Abstract

Ni-rich spinel, a mineral formed by fusion and oxidation in the atmosphere of meteoritic material, has been found throughout the world at the Cretaceous-Tertiary (K/T) boundary, supporting the view that a cosmic event did occur at the end of the Cretaceous. Here, we report on the stratigraphic distribution of this mineral in the stratotype for the K/T boundary at El Kef, Tunisia. This site is appropriate for the detailed stratigraphical study of the K/T cosmic and biologic catastrophes as it has a high sedimentation rate and is barely affected by reworking. We observed that the stratigraphic distribution of spinel is confined to a 1-3 mm rust colored layer that coincides with a dramatic decrease of the carbonate fraction.
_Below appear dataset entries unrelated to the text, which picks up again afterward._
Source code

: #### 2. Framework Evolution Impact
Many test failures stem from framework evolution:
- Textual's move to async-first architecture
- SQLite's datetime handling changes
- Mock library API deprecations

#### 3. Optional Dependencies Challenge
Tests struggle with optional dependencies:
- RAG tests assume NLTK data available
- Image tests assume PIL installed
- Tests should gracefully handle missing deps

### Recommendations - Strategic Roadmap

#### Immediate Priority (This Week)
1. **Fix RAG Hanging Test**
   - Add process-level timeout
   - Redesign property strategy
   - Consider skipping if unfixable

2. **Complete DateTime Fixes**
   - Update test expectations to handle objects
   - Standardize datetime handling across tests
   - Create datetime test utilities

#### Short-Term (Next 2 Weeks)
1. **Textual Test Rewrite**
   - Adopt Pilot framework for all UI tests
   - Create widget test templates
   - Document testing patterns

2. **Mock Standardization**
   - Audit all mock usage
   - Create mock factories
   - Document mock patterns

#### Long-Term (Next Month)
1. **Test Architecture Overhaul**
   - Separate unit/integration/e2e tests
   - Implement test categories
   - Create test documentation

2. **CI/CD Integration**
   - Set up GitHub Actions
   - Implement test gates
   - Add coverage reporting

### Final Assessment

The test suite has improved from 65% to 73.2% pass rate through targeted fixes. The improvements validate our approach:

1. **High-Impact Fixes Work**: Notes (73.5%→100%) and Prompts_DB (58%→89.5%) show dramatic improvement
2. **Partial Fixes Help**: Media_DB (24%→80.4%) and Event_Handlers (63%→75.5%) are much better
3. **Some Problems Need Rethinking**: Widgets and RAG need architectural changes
This observation clearly shows that the cosmic event and the biologic crisis took place abruptly and developed rapidly, in less than 100 years, consistent with the hypothesis of a large asteroid or cometary impact triggering the mass extinction at the end of the Cretaceous. Chemical analyses of spinel from El Kef reveal that it differs from spinel from other sites, even close to El Kef, suggesting the accretion of several objects. This result can be explained by the fragmentation of the bolide, either before the impact (comet break-up) or upon the impact (oblique impact), with in both cases, dispersion of the debris all over the Earth.